The day after Apple announces its biggest software changes at WWDC, the European Union could force a hardware change upon the company it has been resisting for years.
On June 7, European Union lawmakers are set to sign a long-pending agreement requiring hardware manufacturers to adopt a common charging port, Reuters reports. That standard will be USB-C, not the Lightning port Apple uses.
The bill would apply to all smartphones, tablets and headphones sold in the bloc and, while Apple already offers some iPads with USB-C charging, it would be enough to require a change of design for the iPhone and AirPods headphones.
Android users won’t be affected much by the change, as all the major manufacturers have already adopted USB-C. Apple itself has been rumoured to be making the switch for years now, but each year the Lightning cable with the iPhone endures.

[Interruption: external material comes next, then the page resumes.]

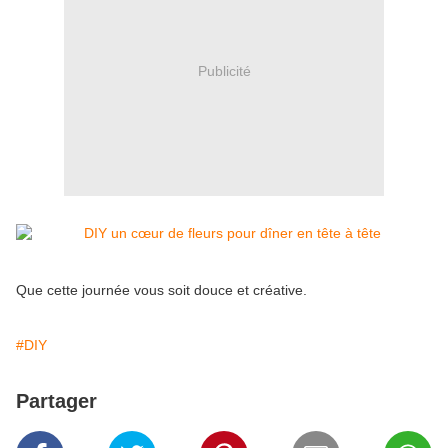
Publicité
Que cette journée vous soit douce et créative.
#DIY
Partager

If the bill passes, it’s unlikely Apple would make one phone for the rest of the world and another for the European Union, so the passage of the bill might be enough to Apple to drop the Lightning port around the globe. It might also push Apple closer towards the long-rumoured goal of a completely port-free iPhone.
The idea behind the bill is to make life easier for consumers who’ll no longer require multiple chargers for their array of gadgets. However, the idea is also to cut down on electronic waste.
However, Apple believes the changes would cause more harm than good, with millions of iPhone users embedded into the Lightning ecosystem and related accessories.
The company had argued: “We believe regulation that forces conformity across the type of connector built into all smartphones stifles innovation rather than encouraging it, and would harm consumers in Europe and the economy as a whole. We do not believe there is a case for regulation given the industry is already moving to the use of USB Type-C through a connector or cable assembly.”